Where you begin depends on initial your fitness level, age, medication, and medical conditions. Start with 10-15 minutes of walking and gradually work up to 30 minutes per day. The American College of Sports Medicine recommends 150 minutes of moderate-intensity exercise per week. Combine endurance training with flexibility, strength, and balance exercises to improve overall physical fitness. But first, consult with a doctor, physical therapist, or a well-educated personal trainer to make sure your body is up for the challenge.

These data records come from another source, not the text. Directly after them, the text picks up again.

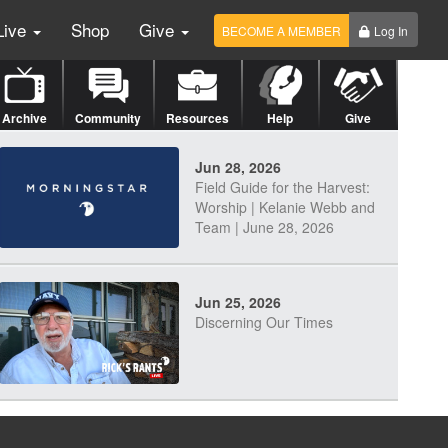
Live
Shop
Give
BECOME A MEMBER
Log In
Archive
Community
Resources
Help
Give
Jun 28, 2026
Field Guide for the Harvest:
Worship | Kelanie Webb and
Team | June 28, 2026
Jun 25, 2026
Discerning Our Times
Jun 23, 2026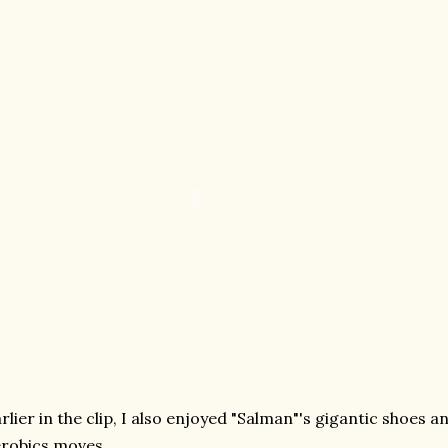
rlier in the clip, I also enjoyed "Salman"'s gigantic shoes 
robics moves.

Woman running. Female runner jogging, training for marathon. Fit girl fitness athlete model exercising outdoor.

Balance Training

Balance has to do with our ability to stay in one position for a given period of time without moving. It sounds silly because how often do any of us actually do this? Balance training is more important than just teaching us how to stand still with our eyes closed.

yoga on the beach, healthy lifestyle concept

However when we practice standing on one foot, eyes open or closed, we learn how to use gravity, environmental feedback, cues from our feet, and what we see to train the muscles in our body. Balance training also involves strengthening core muscles and muscles around joints. By learning where our bodies are in space and improving joint stability, we are better able to sense which muscles are needed to activate or deactivate to keep joints in proper alignment when moving. This improves coordination, athletic skill, and posture, which prevent falls and muscle strains, decreasing the likelihood of injuries.  

Wonder where to start? First, test your balance. Stand close enough to a wall that you can use it for support. Stare at a spot on a static object in front of you and slowly shift your weight onto one foot while lifting the other off of the ground. If you feel yourself falling, place your foot back on the ground or your hand on the wall. If this is challenging, continue to practice this on both sides.

If you feel comfortable doing this, try walking heel to toe in a straight line. You can slowly progress to walking lunges and using props to help improve your balance. Simply sitting on an Indo Board, Physioball, or BOSU balance trainer will strengthen your core muscles by challenging your balance. Once you develop greater balance, you can begin to stand on an Indo Board and BOSU trainer, then take that one step further and use these props for dynamic exercises, for example doing squats on a BOSU trainer.

Getting into exercise for the first time or after a long hiatus? This is the place to start. Balance training is the best way to get to know your body and become conscious of where it is in space.

If you are currently active, return your focus to balance training. Combine balance exercises with flexibility, endurance, and strength training to improve overall physical fitness. But first, consult with a doctor, physical therapist, or a well-educated personal trainer to make sure your body is up for the challenge.